In line **29** we test the number 1. if our network say the number is 1 ,it work well.

r= newff(num1); %<==Number for test

So we test it but network export the number between 0 and 1 and we should normalize it by threshold 0.5 till find our answer.

lines **31** till **39** shows how we normalize the exported number if our type was "`one by one`

" type (the maximum similarity is answer)

if(type==1)
max=max (r(:,1));
for i=1:10
if(max==(r(i,1)))
disp('your number is:')
disp(i)
end
end
end

%%cheek the answer :

% i=10 =>number is 0 % i=5 =>number is 5

% i=1 =>number is 1 % i=6 =>number is 6

% i=2 =>number is 2 % i=7 =>number is 7

% i=3 =>number is 3 % i=8 =>number is 8

% i=4 =>number is 4 % i=9 =>number is 9

lines **45** till **56** shows how we normalize the exported number if our type was "`binary`

" type(if number is more than 0.5(threshold) change it to one else change it to number 0) after that we send the number to "`findNumber`

" function and it say what is the number.

if(type==0)
for i=1:4
if(r(i,1)>0.5)
r(i,1)=1;
else
r(i,1)=0;
end
end
FindNumber(r)
end

Line from **60** to **111** we show the performance for one font(10 number from 0 to 9)

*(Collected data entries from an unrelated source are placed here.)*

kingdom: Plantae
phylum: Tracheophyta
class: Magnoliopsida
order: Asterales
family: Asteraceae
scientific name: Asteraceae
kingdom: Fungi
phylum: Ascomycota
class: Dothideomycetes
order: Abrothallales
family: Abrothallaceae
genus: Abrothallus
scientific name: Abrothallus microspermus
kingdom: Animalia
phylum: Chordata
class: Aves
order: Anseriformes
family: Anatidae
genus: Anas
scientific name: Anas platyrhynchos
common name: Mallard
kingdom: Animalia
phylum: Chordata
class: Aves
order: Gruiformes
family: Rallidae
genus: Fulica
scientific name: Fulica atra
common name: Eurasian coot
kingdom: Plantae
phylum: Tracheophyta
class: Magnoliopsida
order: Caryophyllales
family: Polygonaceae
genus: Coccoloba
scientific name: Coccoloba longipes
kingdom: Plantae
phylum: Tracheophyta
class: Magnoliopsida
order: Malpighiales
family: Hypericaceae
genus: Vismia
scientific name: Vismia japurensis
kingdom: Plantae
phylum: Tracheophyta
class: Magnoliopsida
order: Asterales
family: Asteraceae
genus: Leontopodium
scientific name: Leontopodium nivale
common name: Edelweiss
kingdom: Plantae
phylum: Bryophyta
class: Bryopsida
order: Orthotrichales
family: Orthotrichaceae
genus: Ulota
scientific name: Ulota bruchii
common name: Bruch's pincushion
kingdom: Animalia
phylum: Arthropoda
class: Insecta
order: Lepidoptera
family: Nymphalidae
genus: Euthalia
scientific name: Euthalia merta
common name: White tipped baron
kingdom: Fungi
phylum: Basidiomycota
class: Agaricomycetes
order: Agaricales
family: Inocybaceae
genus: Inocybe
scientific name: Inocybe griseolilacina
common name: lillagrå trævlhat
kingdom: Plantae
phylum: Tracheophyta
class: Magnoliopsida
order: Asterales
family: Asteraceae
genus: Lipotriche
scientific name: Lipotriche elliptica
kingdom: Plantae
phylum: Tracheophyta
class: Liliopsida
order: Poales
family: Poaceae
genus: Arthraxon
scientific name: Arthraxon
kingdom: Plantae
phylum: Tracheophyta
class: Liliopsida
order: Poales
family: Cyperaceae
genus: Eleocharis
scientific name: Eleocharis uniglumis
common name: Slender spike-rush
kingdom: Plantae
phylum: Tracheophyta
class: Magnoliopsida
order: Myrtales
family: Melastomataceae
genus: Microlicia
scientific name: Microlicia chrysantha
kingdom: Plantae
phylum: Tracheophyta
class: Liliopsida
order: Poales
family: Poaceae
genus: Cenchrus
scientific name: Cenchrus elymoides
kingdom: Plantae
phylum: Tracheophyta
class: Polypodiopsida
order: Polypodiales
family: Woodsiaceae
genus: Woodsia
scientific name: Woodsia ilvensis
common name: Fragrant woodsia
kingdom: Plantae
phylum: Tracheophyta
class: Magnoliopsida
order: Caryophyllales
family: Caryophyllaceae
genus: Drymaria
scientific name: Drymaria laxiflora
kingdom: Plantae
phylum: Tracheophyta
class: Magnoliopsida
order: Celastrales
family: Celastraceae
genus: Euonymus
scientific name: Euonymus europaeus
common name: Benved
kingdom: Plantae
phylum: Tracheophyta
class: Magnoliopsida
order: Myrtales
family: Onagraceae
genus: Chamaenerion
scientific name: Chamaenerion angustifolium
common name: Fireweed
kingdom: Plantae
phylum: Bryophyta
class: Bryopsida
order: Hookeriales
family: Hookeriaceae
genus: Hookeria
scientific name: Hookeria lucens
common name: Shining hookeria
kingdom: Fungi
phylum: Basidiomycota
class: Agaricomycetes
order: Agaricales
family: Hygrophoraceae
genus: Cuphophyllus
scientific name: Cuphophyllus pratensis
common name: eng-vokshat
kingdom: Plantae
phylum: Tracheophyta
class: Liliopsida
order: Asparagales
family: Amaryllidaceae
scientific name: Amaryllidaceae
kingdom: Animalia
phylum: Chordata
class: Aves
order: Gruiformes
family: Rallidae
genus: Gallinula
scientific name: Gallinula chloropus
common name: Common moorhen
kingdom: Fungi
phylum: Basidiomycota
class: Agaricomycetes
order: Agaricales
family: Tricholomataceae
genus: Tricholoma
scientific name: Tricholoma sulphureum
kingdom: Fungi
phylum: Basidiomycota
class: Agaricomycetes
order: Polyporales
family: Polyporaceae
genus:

disp('performance by test num from 0 to 9 (10 number)')
per=0;
r= newff(num0);
r=ExtractNumber(1,r);
if(r==10)
per=per+1;
end
r= newff(num1);
r=ExtractNumber(1,r);
if(r==1)
per=per+1;
end
r= newff(num2);
r=ExtractNumber(1,r);
if(r==2)
per=per+1;
end
r= newff(num3);
r=ExtractNumber(1,r);
if(r==3)
per=per+1;
end
r= newff(num4);
r=ExtractNumber(1,r);
if(r==4)
per=per+1;
end
r= newff(num5);
r=ExtractNumber(1,r);
if(r==5)
per=per+1;
end
r= newff(num6);
r=ExtractNumber(1,r);
if(r==6)
per=per+1;
end
r= newff(num7);
r=ExtractNumber(1,r);
if(r==7)
per=per+1;
end
r= newff(num8);
r=ExtractNumber(1,r);
if(r==8)
per=per+1;
end
r= newff(num9);
r=ExtractNumber(1,r);
if(r==9)
per=per+1;
end

For finding the performance of our code we should test all of our datas so we make a function "`ExtractNumber`

" for use it for all datas and we make function "`pref`

" to find the performance

`Pref`

test all input datas and count the true and wrong answers and say the performance of our code

You can test your own number in this project. Just write the address of your picture of the number in line **29** in main script then you can see the answer of the network

In our test we got the performance more than **70%** and if we increase fonts for learning to **200** fonts or more, we will get better performance .

there is this document in the source code that attached.